- _What is needed_: Pick out every line in the rows below that contains the string "Adresse", with uppercase and lowercase letters matching.

- _Stored data_:

=== Section Start ===

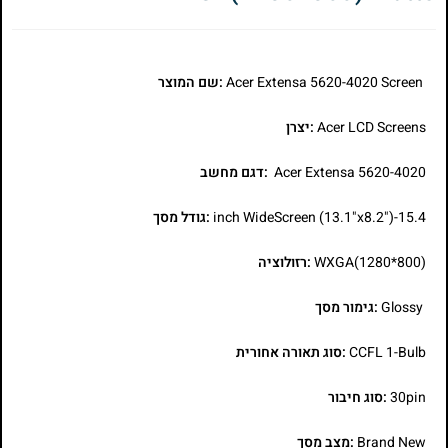
Acer Extensa 5620-4020 Screen
:שם המוצר
Acer LCD Screens
:יצרן
Acer Extensa 5620-4020
:דגם מחשב
15.4-inch WideScreen (13.1"x8.2")
:גודל מסך
WXGA(1280*800)
:רזולוציה
Glossy
:גימור מסך
CCFL 1-Bulb
:סוג תאורה אחורית
30pin
:סוג חיבור
Brand New
:מצב מסך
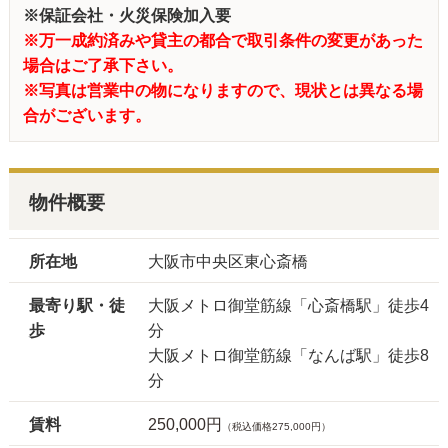
※保証会社・火災保険加入要
※万一成約済みや貸主の都合で取引条件の変更があった
場合はご了承下さい。
※写真は営業中の物になりますので、現状とは異なる場
合がございます。
物件概要
所在地
大阪市中央区東心斎橋
最寄り駅・徒
大阪メトロ御堂筋線「心斎橋駅」徒歩4
歩
分
大阪メトロ御堂筋線「なんば駅」徒歩8
分
賃料
250,000円
（税込価格275,000円）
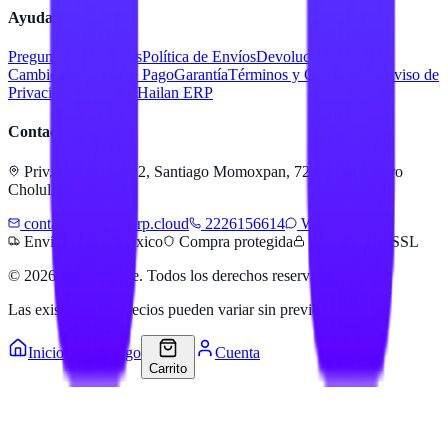
Ayuda
Preguntas Frecuentes
Política de Envíos
Devoluciones y
Cambios
Métodos de Pago
Garantía
Términos y Condiciones
Aviso de
Privacidad
Servicios Hailan ERP
Contacto
Priv. Alejandra 512, Santiago Momoxpan, 72775 San Pedro
Cholula, Pue.
contacto@hailanerp.cloud
2226156614
WhatsApp
Envíos a todo México
Compra protegida
Pago seguro SSL
©
2026
Hailan Store
. Todos los derechos reservados.
Las existencias y precios pueden variar sin previo aviso.
Inicio
Catálogo
Cuenta
Carrito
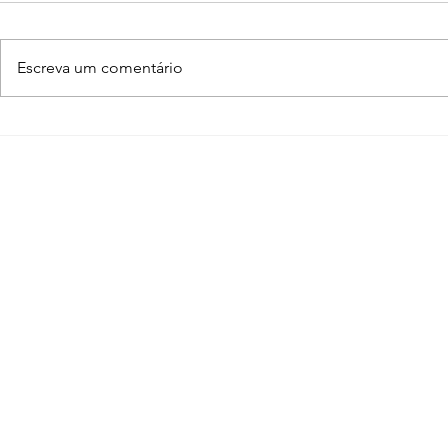
Escreva um comentário
Enscape para SketchUp
Adobe Crea
de A a Z
programas
arquiteto 
conhecer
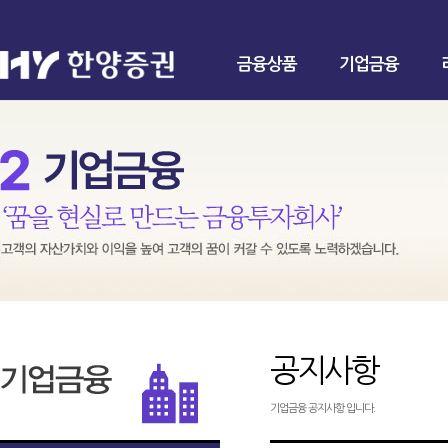
금융상품
기업금융
공지사항
기업금융 공지사항 입니다.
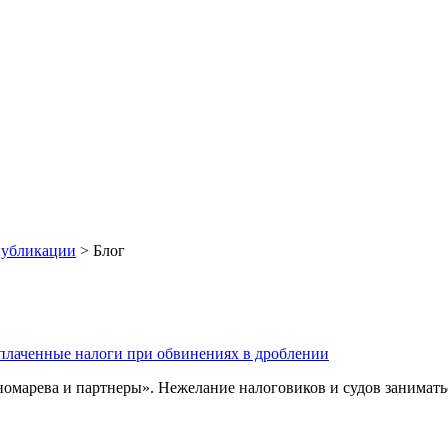
убликации
>
Блог
уплаченные налоги при обвинениях в дроблении
марева и партнеры». Нежелание налоговиков и судов занимать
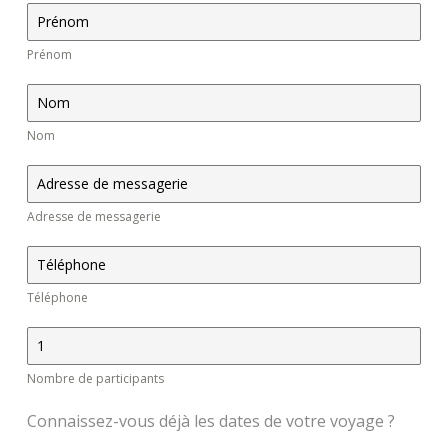
Prénom
Nom
Adresse de messagerie
Téléphone
Nombre de participants
Connaissez-vous déjà les dates de votre voyage ?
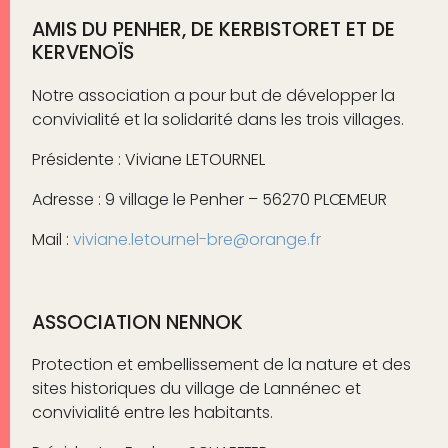
AMIS DU PENHER, DE KERBISTORET ET DE
KERVENOÏS
Notre association a pour but de développer la
convivialité et la solidarité dans les trois villages.
Présidente : Viviane LETOURNEL
Adresse : 9 village le Penher – 56270 PLŒMEUR
Mail :
viviane.letournel-bre@orange.fr
ASSOCIATION NENNOK
Protection et embellissement de la nature et des
sites historiques du village de Lannénec et
convivialité entre les habitants.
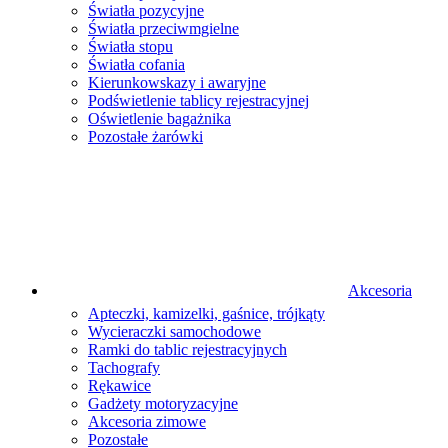
Światła pozycyjne
Światła przeciwmgielne
Światła stopu
Światła cofania
Kierunkowskazy i awaryjne
Podświetlenie tablicy rejestracyjnej
Oświetlenie bagażnika
Pozostałe żarówki
Akcesoria
Apteczki, kamizelki, gaśnice, trójkąty
Wycieraczki samochodowe
Ramki do tablic rejestracyjnych
Tachografy
Rękawice
Gadżety motoryzacyjne
Akcesoria zimowe
Pozostałe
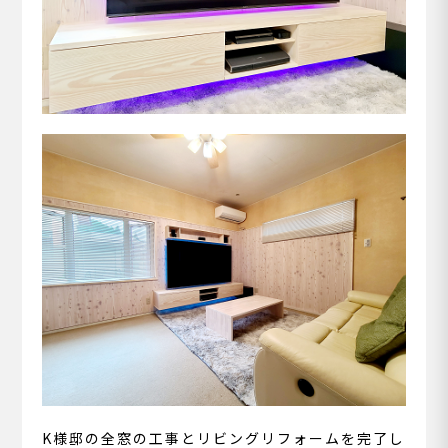
K様邸の全窓の工事とリビングリフォームを完了し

=== Section End ===

- _Result of the task_:
Adresse de messagerie
Adresse : 9 village le Penher – 56270 PLŒMEUR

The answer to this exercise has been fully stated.